The Challenge Mode, while certainly not necessary, at least tacks on a little more to the experience, and Kirby titles typically have a history of including superfluous minigames and modes, so one that actually has a little heft to it is appreciated. Then again, this Wii U title is bizarrely being packaged with a “bargain” price of $40.00 (much like Captain Toad: Treasure Tracker was, but that felt like a shorter game), so if you feel you’re getting a truncated experience here, at least they’re charging you less for it. That being said, I think I’d have preferred another world or two included here, even if that meant a higher price tag and a pushed back release date.
In terms of difficulty and replayability, like most Kirby games, there are five treasure chests (which most of the time contain adorable Kirby-based trophies) to be found in each level, and gold medals to earn based on your performance, and completing these areas unlocks all of the levels and hidden goodies. Again, like most Kirby games, these tasks still aren’t that challenging, but thankfully in this game’s case, merely due to the different control scheme, you do find these requirements being more difficult than usual (the same could be said for its predecessor, Canvas Curse, which also had a higher-than-usual difficulty behind it). It’s worth mentioning that the final bosses in the game are actually rather difficult, which is a welcome surprise. A Kirby game is never going to be the most hair-pullingly frustrating title out there, but this one will at least keep you working for your rewards.

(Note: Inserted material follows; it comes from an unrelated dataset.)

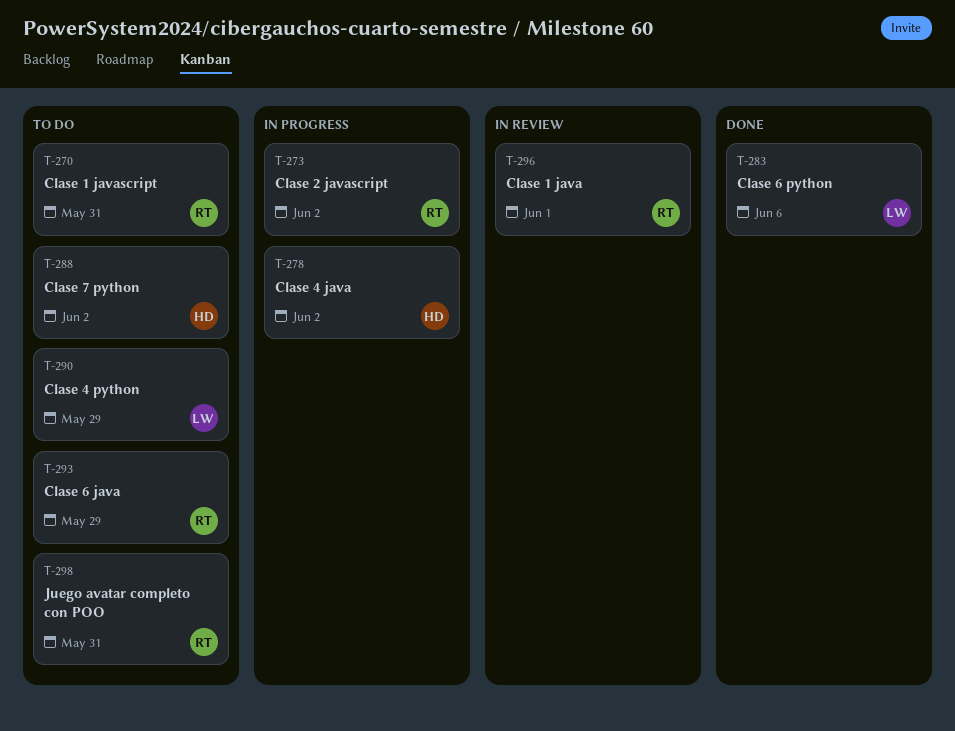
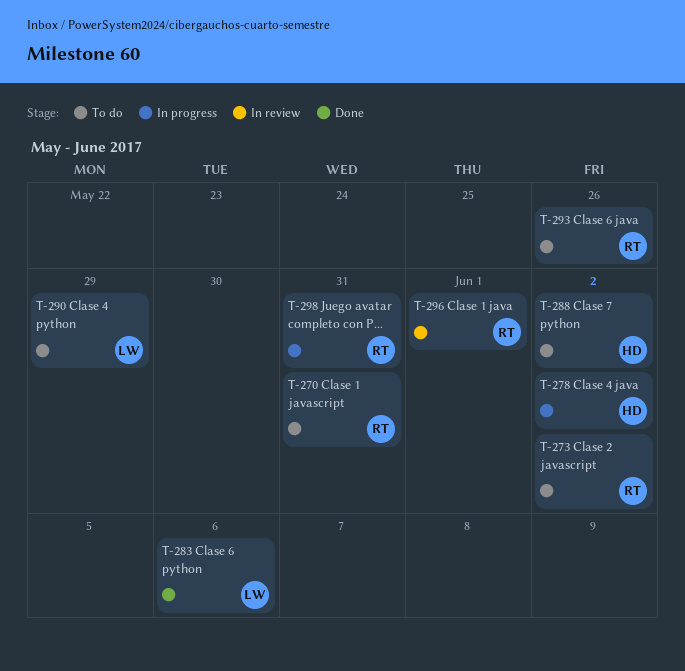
T-273, status: In progress -> To do
T-293, due: May 29 -> May 26
T-298, status: To do -> In progress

One of these rewards – and it’s a tiny detail – includes unlocking pages from Kirby’s book in each stage. Actually looking through the book displays some beautiful, flowing watercolor-esque artwork depicting the game’s story. It’s totally unnecessary and something you might not even check out in the game, but it’s a nice, extra aesthetically pleasing feature that show’s off the game’s style.
In another feature that feels like a bit of an afterthought, the game also supports four-player co-op, with one person manning Kirby and his paintbrush, while the other three people control Waddle Dees that move along with you, making your job easier. It’s not exactly the most fleshed out aspect of the game, but it does offer something here for your friends to do. which is a nice idea.
The game has also taken part in the newest trend that’s sweeping the nation by incorporating Amiibo support. It’s a bit of a mixed bag here, with the Meta Knight and King DeDeDe Amiibo trophies giving Kirby respective masks of these characters (with the Meta Knight one also increasing your attack power, and the DeDeDe one respectively giving you higher health). Oddly enough, the Kirby Amiibo simply allows you to do his big star dash move whenever you want, which is honestly kind of unbalanced. This is all a little disappointing considering Canvas Curse had many unlockable characters (that were mostly palette swaps, but still). I guess any Amiibo support with extras is still better than nothing at all, but it’d also be nice to have these character mask options without also making your gaming experience easier. Some people may not want the added handicaps.
All of this ends up amounting to an extremely satisfying game that’s long enough to keep you busy, but not extremely time consuming if you just want to work your way through it. There’s an amazing art design here with winning, boisterous music backing it up all the way. There certainly haven’t been a shortage of Kirby games in recent years, but if there’s ever been one that’s a mandatory buy and should be the focus of your attention, it’s this one. Even if you’re not into Kirby games, this one mixes it up enough and is such a different take on platforming that you still might find yourself enjoying it.
At the very least, you’ll be staring at it in wonder.